Momoko is teased by Maki and Kuroda, replying “it’s not like that” over and over until it actually is like that. Murakami, who was first seen with a girlfriend, rather inexplicably asks Momoko out. Maki comes to the rescue with feminine clothing and the suggestion of contact lenses. When Momoko goes into the video store with some returns, she gets the full dolled-up scene, the camera panning from her high-heel shoes to the top of her head, where she now sports a Germanic braid headband. Kuroda, of course, is dumbstruck by her beauty and wants her for himself. But as in all rom-coms, he has to help Momoko in her quest for Mr. Wonderful, even though we all know that he and Momoko belong together.

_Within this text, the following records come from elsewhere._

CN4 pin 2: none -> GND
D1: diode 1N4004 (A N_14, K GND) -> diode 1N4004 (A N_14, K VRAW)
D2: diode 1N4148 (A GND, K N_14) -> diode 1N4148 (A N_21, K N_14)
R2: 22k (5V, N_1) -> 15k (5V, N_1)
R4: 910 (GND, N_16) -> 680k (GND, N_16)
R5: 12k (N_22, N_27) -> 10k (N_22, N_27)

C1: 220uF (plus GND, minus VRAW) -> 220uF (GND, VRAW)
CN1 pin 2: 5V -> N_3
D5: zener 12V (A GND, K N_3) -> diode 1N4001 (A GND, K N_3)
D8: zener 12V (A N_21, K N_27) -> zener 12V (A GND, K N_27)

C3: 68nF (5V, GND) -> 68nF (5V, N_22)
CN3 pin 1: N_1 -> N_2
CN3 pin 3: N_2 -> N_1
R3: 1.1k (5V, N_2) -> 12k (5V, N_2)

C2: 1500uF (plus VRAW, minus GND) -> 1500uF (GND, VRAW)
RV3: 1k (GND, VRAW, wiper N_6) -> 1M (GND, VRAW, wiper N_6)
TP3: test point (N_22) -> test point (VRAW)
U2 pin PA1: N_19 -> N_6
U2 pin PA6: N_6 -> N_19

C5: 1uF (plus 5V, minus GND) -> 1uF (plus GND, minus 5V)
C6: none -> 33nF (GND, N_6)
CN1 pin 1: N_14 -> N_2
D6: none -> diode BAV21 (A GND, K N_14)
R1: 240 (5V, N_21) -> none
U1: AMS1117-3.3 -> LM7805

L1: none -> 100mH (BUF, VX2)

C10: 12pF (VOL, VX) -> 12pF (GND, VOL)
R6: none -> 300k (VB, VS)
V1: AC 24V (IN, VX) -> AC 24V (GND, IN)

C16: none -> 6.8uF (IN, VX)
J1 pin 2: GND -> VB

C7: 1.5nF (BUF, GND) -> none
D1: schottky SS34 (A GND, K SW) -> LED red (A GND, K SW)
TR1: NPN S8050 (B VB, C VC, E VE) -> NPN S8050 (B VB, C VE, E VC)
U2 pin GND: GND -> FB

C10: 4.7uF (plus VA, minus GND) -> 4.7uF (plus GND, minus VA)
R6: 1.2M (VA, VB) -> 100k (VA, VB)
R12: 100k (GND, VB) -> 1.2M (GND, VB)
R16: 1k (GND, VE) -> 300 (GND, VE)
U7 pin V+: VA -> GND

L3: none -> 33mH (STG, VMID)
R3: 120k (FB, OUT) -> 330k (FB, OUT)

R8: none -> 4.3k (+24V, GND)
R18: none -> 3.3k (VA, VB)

References to John Hughes come up to let Momoko know what kind of a movie she’s in. And, of course, Kurado briefs her on the plots of these films she never watches to let her know what will happen next: for example, on her first date with the Prince, he tells her, something tragic will happen now that the two have finally gotten together. Sure enough, as Momoko protests to Kurado, who has followed her, that she’s not in a movie, Murakami is hit by an SUV as he is carrying some drinks back to her. It’s a very funny pratfall that leads to more mishaps that made me feel kind of sorry for the guy.
Kurado holds up Roman Holiday as his ideal of a good romantic comedy that doesn’t have a happy ending. And it is, of course, through Roman Holiday—just like Sleepless in Seattle and An Affair to Remember—that the destined pair are brought together. In between, we have a fair amount of movie magic that signals the film within a film within a film we’re watching—an appliance plummets to the ground out of thin air, Momoko watches a movie that is, in fact, the movie we’re watching, and empty streets and shops proliferate when Momoko is at her lowest.
A bit unusual for a DV-shot film, Happy Ending is a riot of crisp, dizzying color. All of the actors are wonderful and very appealing as screen presences. Even Kawai, who I thought looked like the surgically deformed Michael Jackson, creates a likeable cad who is only following the script. Most appealing of all is Nahana, who creates a gawky, confused nerd whom teens in any country could relate to—her character seems to have been closely modeled on Molly Ringwald’s in Pretty in Pink. The film has a Hollywood style, of course, but I was intrigued how director Yamata showed the odd mix of Western and Japanese cultures in his pans across storefronts and their strangely translated signage and artifacts of Japanese society in a vintage clothing and wares store.
Happy Ending is a lighthearted, Technicolor pleasure. Go see it with someone you love.
Happy Ending will be showing on May 8 at 7:30 p.m. at the Hinman Theater on the 9th floor of the Hotel Orrington, 1701 Orrington Ave., Evanston, Illinois.